In the end, I had to put those books away and follow my heart. My heart told me to trust my wonderful doctor, trust the state of the art hospital we'd chosen to give birth in, and trust my body to know what it needed. I advocated for myself just fine in that environment -- I never felt like I was pressured into anything I didn't want. I labored to about 7.5 centimeters naturally and then decided I wanted the epidural for the rest. I was given a very low dose (which I requested and had talked about with my doctor for months, demanding that I not lose feeling entirely.) I still felt everything -- just the edge of the pain was knocked off a bit. No one had to tell me to push.

In the long run (this is only my opinion), I think it's good to do your research and understand all the options available and all the aspects of what you might experience. But each woman has to follow her heart and listen to her body. I never doubted that I could have finished without the epidural -- but I am pleased with the choice I made because it helped me feel more confident those last few hours.

The key is to learn how to advocate for yourself. Other than that, a successful birth is one in which mom and baby both make it through with their health. Birthing center, tub, or hospital -- everyone has the right to choose that place that feels most comfortable to them. It is just as wrong to be made to feel guilty for birthing in a hospital, as to be made guilty for birthing at home.

(Sorry this is so long. I could probably go on for days about this!)

Kier's Serendipity said...

And sometimes you just do not have a choice about it. You have to respect that even your body has limitations even though your mind may not. I did not have a choice. After several conversations with my beloved doctor (and she truly is beloved in my family), we were all rooting for a "normal/traditional vaginal" delivery, but then there are times when your body just rules and say, "No way, isn't going to happen." Then you rely on people who have had much more education than I could ever dream of, calling the shots. While my body did not get to a point where we were in an emergency state, it could have very easily and all I know is that I wanted the best for my baby and me. After all the complications with my body leading up to the big day, the C-Section is the one thing that did go smoothly...and it was not planned.

Katy and my beloved doctor is absolutely correct--a successful delivery is when baby and mommy are healthy. That is the most important objective in the whole entire process.
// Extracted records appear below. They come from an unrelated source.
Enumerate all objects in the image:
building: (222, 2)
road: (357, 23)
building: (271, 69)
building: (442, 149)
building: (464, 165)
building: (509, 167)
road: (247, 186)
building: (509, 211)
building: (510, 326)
The best advice I could give anyone is to find a doctor that you trust implicitly--he/she will be honest with you every step of the way.

lacy said...

What I love is that the conversations and opinions are out there--- we are all thinking about it. I think that there is a missing of the point though. . . this is a conversation about our reactions to a documentary (not our opinion on how it should be done and certainly NOT judgment on how someone's birth process was). I am super excited to get my blog posting together and then one day when we have kids I will post a look at my experience but for now... for me it is just about my reaction to the film.

over and out from the airport. : )

Marizee said...

Thanks so much for all your thoughts, experiences and opinions! This has been by far the most emotional, controversial blog to date and I think its great. I don't have kids yet so your words and experiences are invaluable to me. It is amazing to hear the responses of so many great mothers who are amazing women. I know my decision will involve a multitude of factors but I am so thankful for each of your perspectives.

Tammie said...

I did see the film over a year ago. I have to admit that I do not remember it like it was yesterday, but I recall the overall content and the tone.